What you should do:
Copy out the listing word for word, from the line with "order: Asterales" up to and including the final line of the listing.

>>>>

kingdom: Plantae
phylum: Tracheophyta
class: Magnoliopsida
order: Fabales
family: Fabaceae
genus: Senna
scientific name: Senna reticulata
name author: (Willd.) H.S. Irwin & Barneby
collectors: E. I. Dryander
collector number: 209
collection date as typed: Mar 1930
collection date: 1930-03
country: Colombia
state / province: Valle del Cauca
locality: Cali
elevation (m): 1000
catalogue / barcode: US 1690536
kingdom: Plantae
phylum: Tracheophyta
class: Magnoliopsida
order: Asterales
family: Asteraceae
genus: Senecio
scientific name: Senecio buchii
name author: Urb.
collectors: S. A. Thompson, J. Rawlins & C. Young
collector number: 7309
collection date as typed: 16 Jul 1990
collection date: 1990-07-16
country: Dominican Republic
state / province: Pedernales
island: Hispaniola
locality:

<<<<

Exercise output:
order: Asterales
family: Asteraceae
genus: Senecio
scientific name: Senecio buchii
name author: Urb.
collectors: S. A. Thompson, J. Rawlins & C. Young
collector number: 7309
collection date as typed: 16 Jul 1990
collection date: 1990-07-16
country: Dominican Republic
state / province: Pedernales
island: Hispaniola
locality:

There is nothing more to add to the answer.